By Jacob Mathias
The Mead Pool may not have much of a future.
The future of the Mead Pool and Wisconsin Rapids aquatics programs was discussed at length at a committee meeting of the city’s whole Common Council. The consensus was that council members were not in favor of investing much in the aging pool. They instead look toward new facilities and partnerships with other aquatic options.
“How do you figure out what’s going to be best to serve our residents but also what is it the city can afford and sustain long term because the days of building outdoor pools on its own have kind of come and gone,” said Mayor Zachary Vruwink.
A recent inspection of the pool, which opened in the early 1970s, has revealed problems that would require it to be closed including health issues due to lack of water circulation which could breed bacteria and damages to tiles, gutters, deck and walls. The pool also leaks over 1,000 gallons per day adding to water and chlorine costs. The damage was caused not only by age but also rising ground water levels and freezing temperatures.
An outdoor pool’s life is typically 25 to 30 years.
Multiple options are available including $155,000 to $187,000 of maintenance to the pool which would end up closing off the diving well. With this option, the pool would only continue to operate for another two years.
Another more thorough maintenance option comes with a price tag of $262,000 to $337,000 and will allow the pool to operate for three to five years.
Even if repairs are made, the pool could be shut down immediately if another inspection reveals continued concerns. The maintenance options need to be decided soon. If it’s decided to make repairs to the existing pool, plans and construction needs to begin as soon as possible if the pool is to open for the 2016 season.
“In order to get the pool to a point where it would be useable in 2016 there is an absolute enormous amount of work and the plans for that would need to start about five months ago,” said Public Works Director Joe Terry. “I don’t want to let you believe it’s a sure thing that we can open on normal opening day…it would be a challenge.”

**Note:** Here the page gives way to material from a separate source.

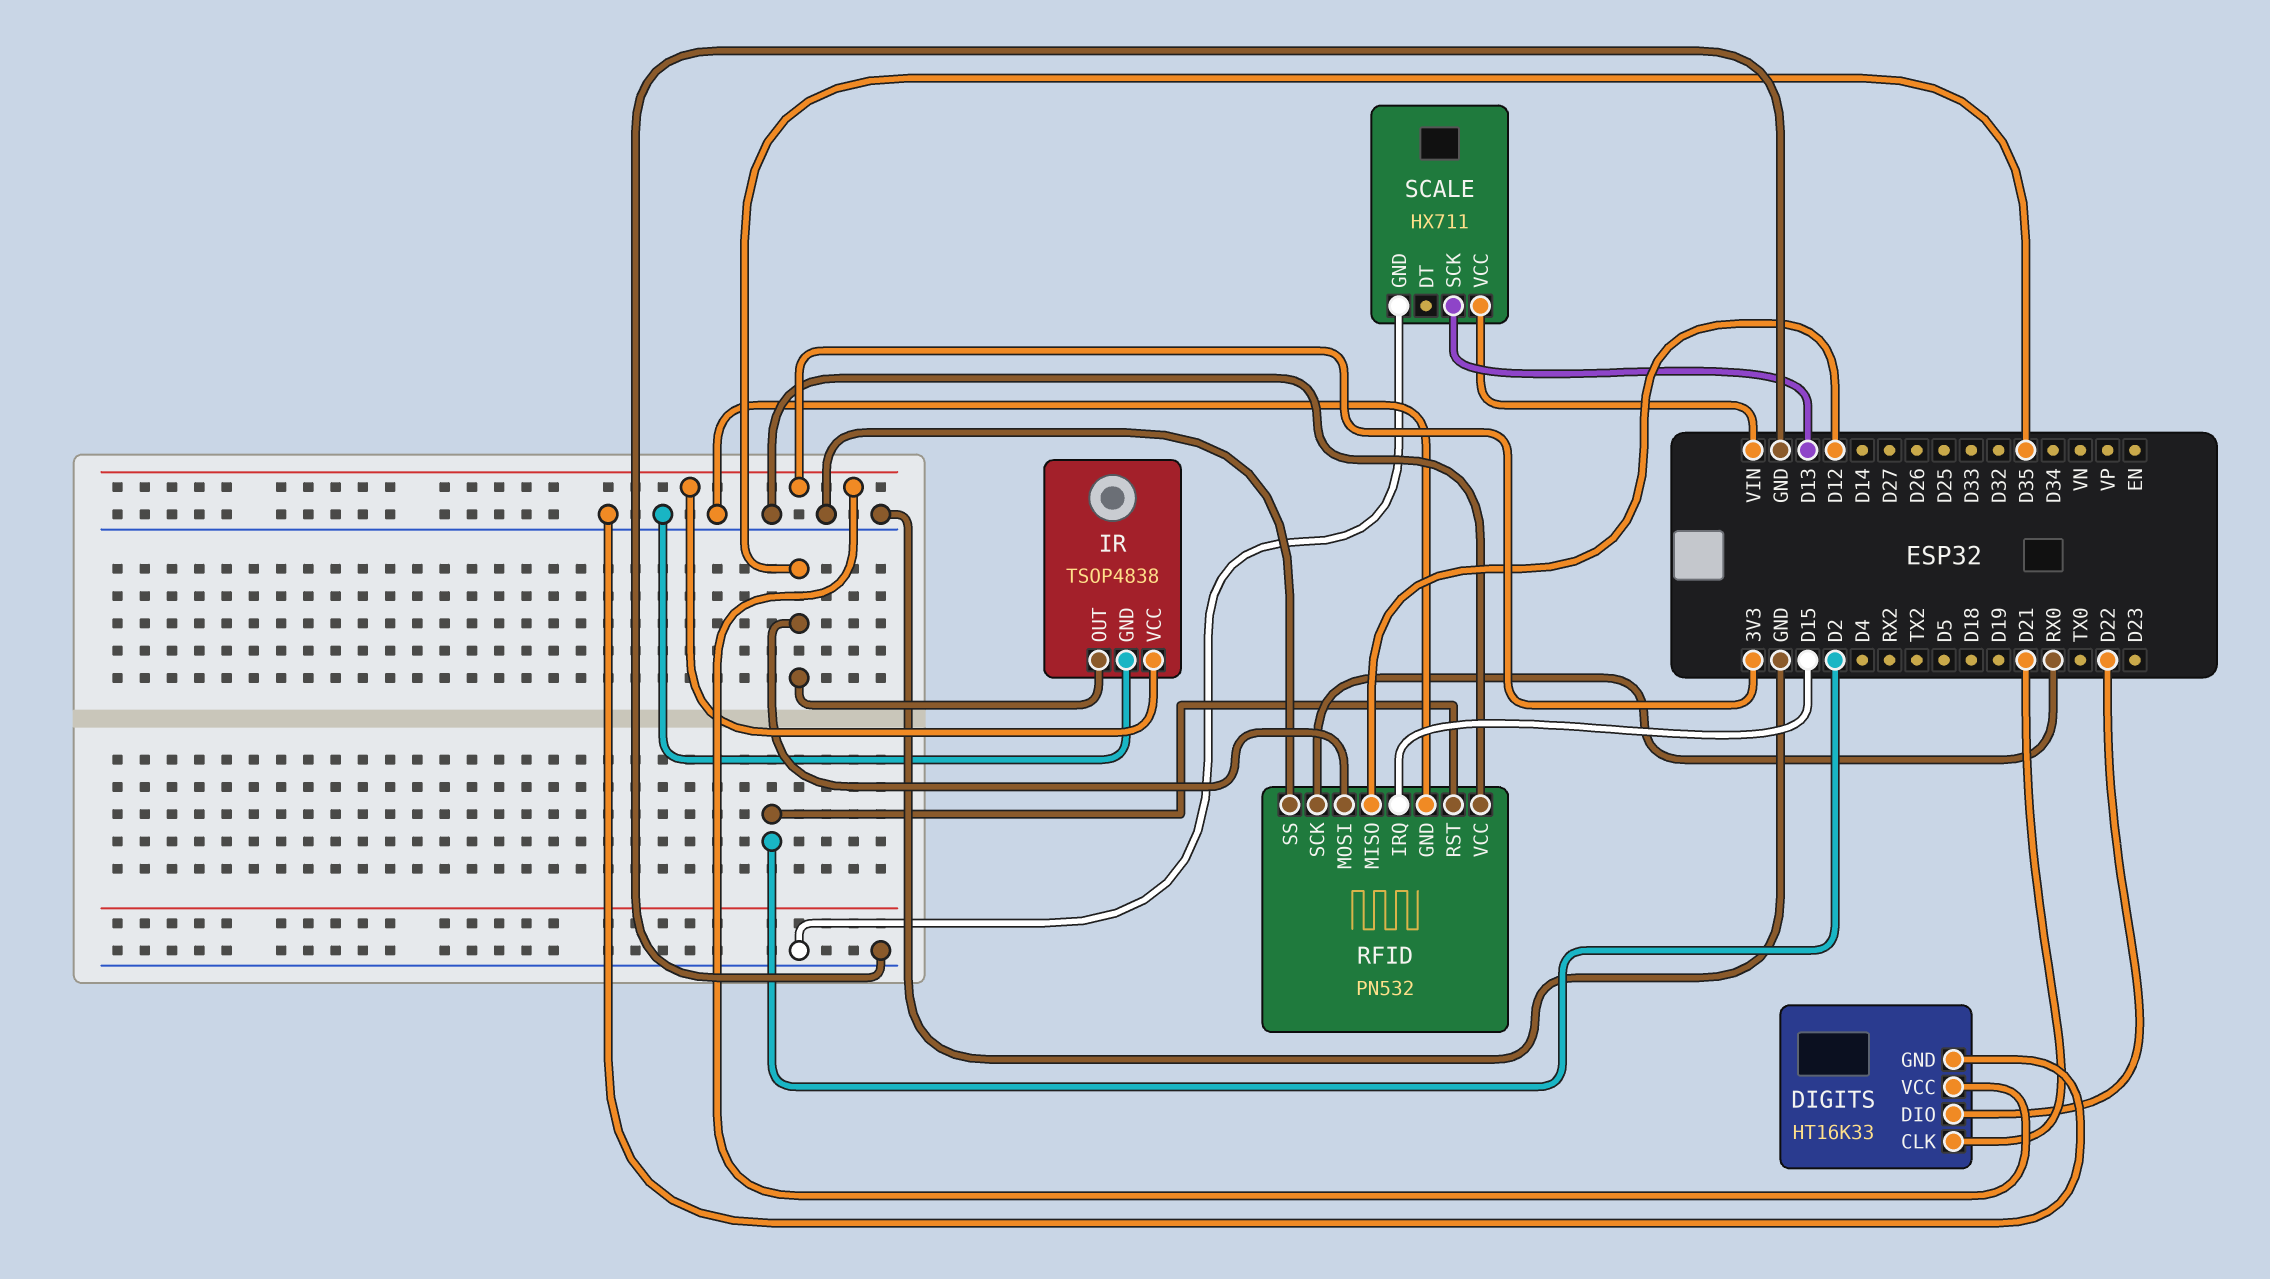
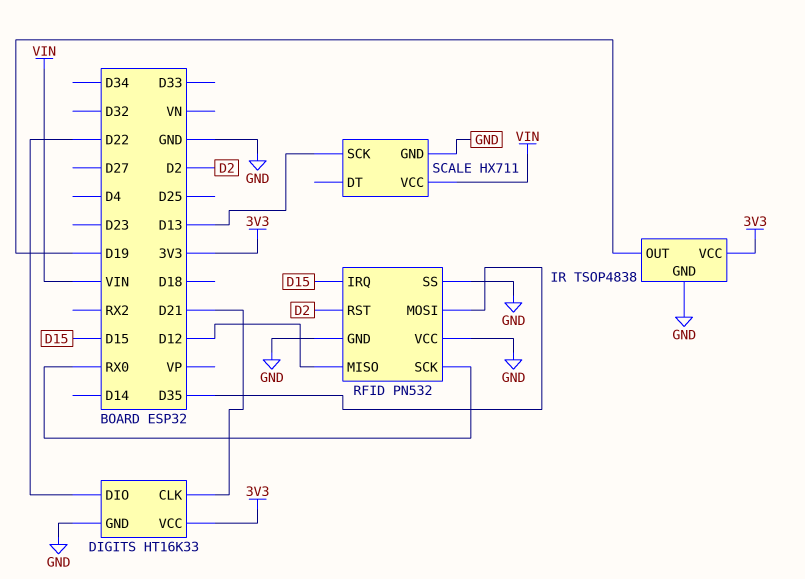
IR pin OUT: D35 -> D19

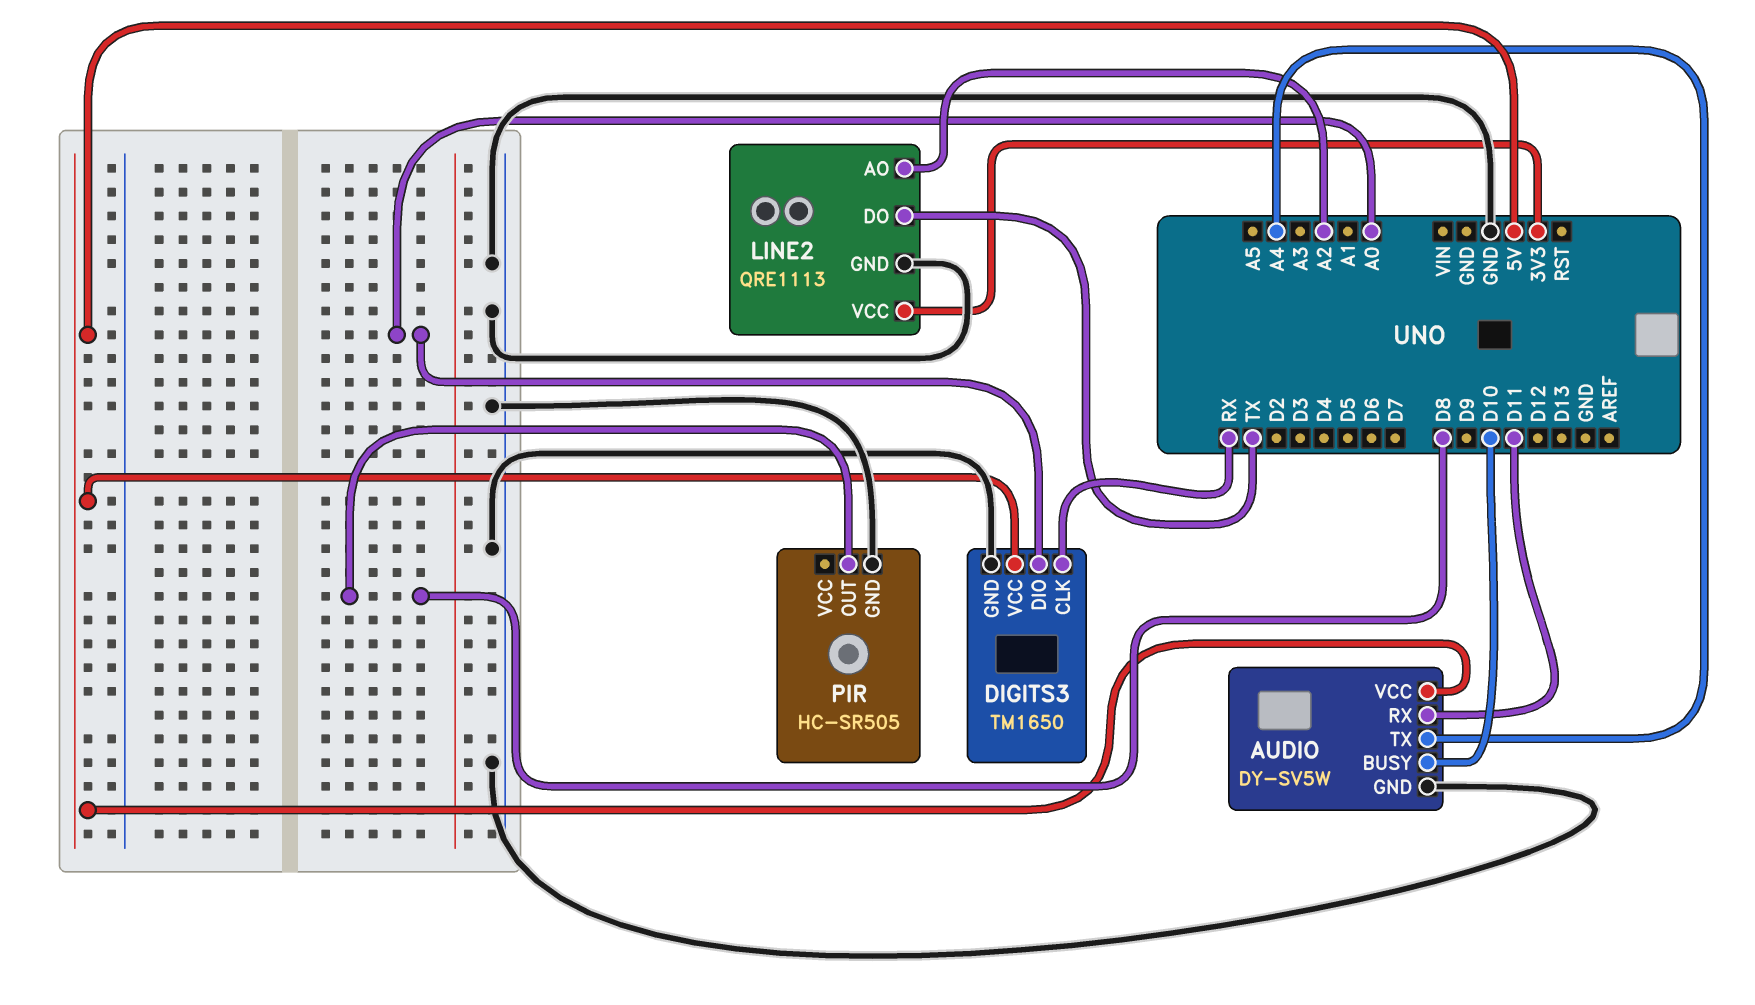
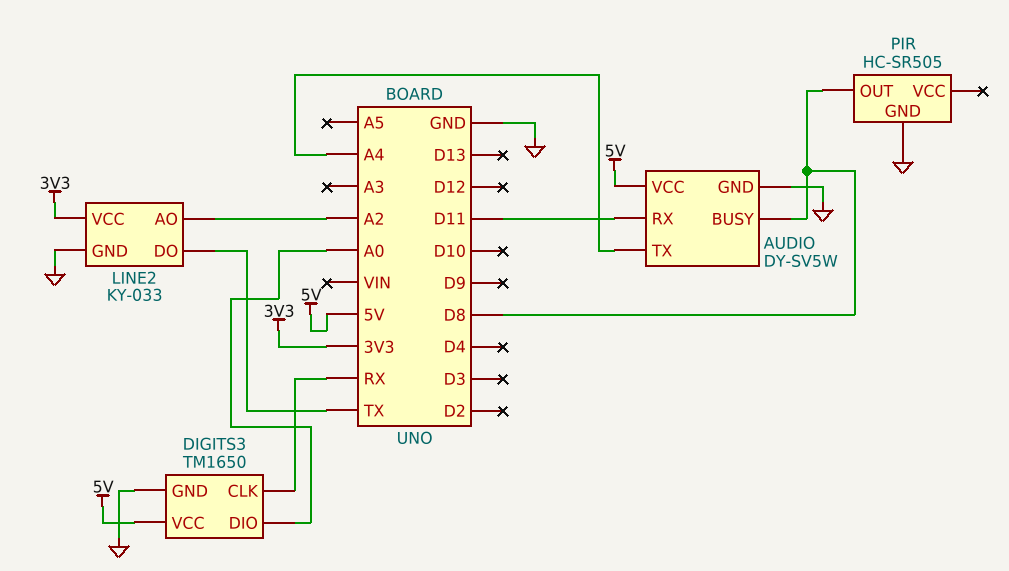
AUDIO pin BUSY: D10 -> D8
LINE2: QRE1113 -> KY-033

Due to the temporary nature of the repair options, the council members were against spending any significant amount of money on something that may not even work.
“We’re nickel and diming it to keep it alive,” said District 5 Alderman Steve Koth. “It’s kind of like an old car…how much more money are you going to put into it before you cut your losses and have to get something new.”
Should the pool remain closed, it could take up to three years for a new option to become available.
“Even if there is a delay of one year or two years or three years, if there is a great, well thought out plan at the end, I think people can understand that,” said South Wood County YMCA CEO Bret Salscheider.
A more favorable option would require abandoning the pool and installing one or more splash pads in parks throughout the city at a cost of $100,000 to $300,000 each depending on size and scope. Swim lessons would be negotiated with the YMCA while a new full-size pool is designed and constructed at a cost of $3.5 to $5 million.
A final option which many council members approved of included installing the splash pads and negotiating swim lessons with the YMCA while also partnering with the YMCA in building a new aquatic center.
The new YMCA is already in the works and a 70,000 square foot building with a price tag of $18 to $20 million is planned for an unknown location. Rapids residents wishing to use the pool would pay daily entry just like they do at the existing pool rather than need a full YMCA membership.
Salscheider is going to return to the city with proposals for possible partnership options.
If the pool is closed, council members said they want to provide summer recreation programs using the $70,000 normally earmarked for pool operations. This could include providing busing to other area pools at local YMCAs or Lincoln High School as well as access to other summer programming.
“If we close we should be committed to exploring some programmatic options so we can keep these kids engaged in the summer,” said Vruwink.
Concerns were also raised about having an indoor only pool as the outdoor option is desirable in the summer months.
More discussion on the future of Mead Pool will take place at the next Parks and Recreation Commission meeting which is not yet scheduled.
The next meeting of the Common Council is on November 17 at 6:00 PM in the council chambers of city hall.